Iron Code Labs Capability Maturity Model (ICL CMM)

The ICL CMM mirrors the TOGAF CMM — it uses the same maturity scale and the same principle of assessing organizational capability across multiple dimensions. It is not a fork or a replacement. The difference is scope: where TOGAF CMM focuses on the EA practice, the ICL CMM applies to the whole organization, using five structural elements that exist in every organization regardless of size, industry, or whether dedicated EA practitioners are present:
- Governance — decision-making authority, policies, and oversight
- Skilled Resource Pool — the people and competencies available to the organization
- Projects / Portfolios — how work is initiated, executed, and delivered
- Business Operations — the running business; day-to-day function and continuity
- Architecture Repository — the organizational knowledge base; decisions, patterns, principles, and records
Organization Maturity is assessed across these five elements. Each element is scored independently. The overall organization level is the lowest score across all five — a chain is as strong as its weakest link.
Maturity Levels
| Level |
Name |
Description |
| L0 |
None |
No recognizable structure in this element |
| L1 |
Initial |
Activity exists but is ad-hoc and person-dependent |
| L2 |
Emerging |
Processes being defined; inconsistently applied |
| L3 |
Defined |
Documented, standardized, consistently followed |
| L4 |
Managed |
Measured, monitored, actively controlled |
| L5 |
Optimising |
Continuous improvement embedded in normal operation |
The entry ticket to the ICL BPT methodology is L3 across all five elements.

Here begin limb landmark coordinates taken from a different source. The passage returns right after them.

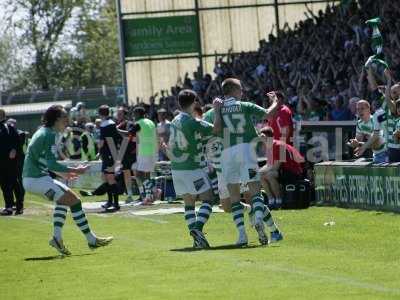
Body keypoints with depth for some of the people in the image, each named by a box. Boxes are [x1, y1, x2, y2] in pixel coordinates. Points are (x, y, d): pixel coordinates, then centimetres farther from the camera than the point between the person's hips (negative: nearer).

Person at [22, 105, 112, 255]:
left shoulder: (42, 132, 16)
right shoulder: (50, 135, -14)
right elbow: (51, 163, -21)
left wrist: (62, 173, 25)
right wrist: (75, 170, -14)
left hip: (30, 178, 10)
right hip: (37, 179, -10)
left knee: (64, 198, 24)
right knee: (74, 200, -9)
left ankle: (57, 237, 14)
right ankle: (91, 240, -5)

An organization at L3 across all five elements has what the ICL ADM requires to function:
- Governance can host an Architecture Board with enforcement authority
- Skilled Resource Pool can produce and review architectural deliverables
- Projects / Portfolios can run a structured five-step ICL ADM wheel
- Business Operations engages with architectural decisions rather than bypassing them
- Architecture Repository holds and serves the artifacts each wheel produces
Below L3, one or more of these conditions fails — and the ICL ADM wheel stalls.
Characteristics
Each element has a set of observable characteristics used to assess its maturity level.
Governance
- Decision Authority — it is clear who makes which decisions and at what level
- Policy Existence — policies exist, are written down, and are known to those affected
- Compliance Enforcement — decisions and policies are actually followed; deviations are addressed
- Strategic Linkage — governance decisions visibly connect to business strategy
Skilled Resource Pool
- Role Clarity — roles are defined; people know what is expected of them
- Competency Awareness — the organization knows what skills it has and what it lacks
- Knowledge Retention — knowledge is not locked in individuals; it survives turnover
- Cross-functional Participation — people from different functions contribute to shared goals
Projects / Portfolios
- Initiation Process — projects are started through a defined process, not informally
- Scope and Ownership — each project has clear scope, owner, and success criteria
- Portfolio Visibility — leadership has a current view of all active work and priorities
- Delivery Consistency — projects deliver predictably; outcomes match intent
Business Operations
- Process Documentation — key operational processes are written down and followed
- Business-IT Engagement — business roles actively engage with technology decisions that affect them
- Outcome Measurement — operations are measured against defined business outcomes
- Continuity Awareness — the organization understands and manages operational risk
Architecture Repository
- Existence — a repository exists and has a known location
- Currency — content is kept up to date; outdated records are removed or flagged
- Accessibility — the right people can find and use what is in the repository
- Decision Traceability — architectural decisions are recorded with rationale, not just outcomes
Maturity per Element — Reference Table
| Element |
L0 |
L1 |
L2 |
L3 |
L4 |
L5 |
| Governance |
No decisions |
Reactive only |
Being formalized |
Documented and followed |
Measured |
Self-improving |
| Skilled Resource Pool |
No role clarity |
Individual heroics |
Roles emerging |
Defined and stable |
Capacity managed |
Continuously developed |
| Projects / Portfolios |
No process |
Projects start informally |
Some structure |
Consistent initiation and delivery |
Portfolio actively managed |
Optimised throughput |
| Business Operations |
No documentation |
Key-person dependent |
Processes partially documented |
Standardized and followed |
Outcomes measured |
Continuously optimised |
| Architecture Repository |
Does not exist |
Ad-hoc notes |
Partially maintained |
Current and accessible |
Audited and governed |
Actively curated |
Scoring
Assess each element independently on the L0–L5 scale using the characteristics above as evidence criteria. The organization’s ICL CMM level is the minimum score across all five elements.
Example: Governance=L4, Skilled Resource Pool=L3, Projects=L3, Business Operations=L2, Architecture Repository=L3 → Organization level: L2
This prevents high scores in one area from masking critical gaps elsewhere.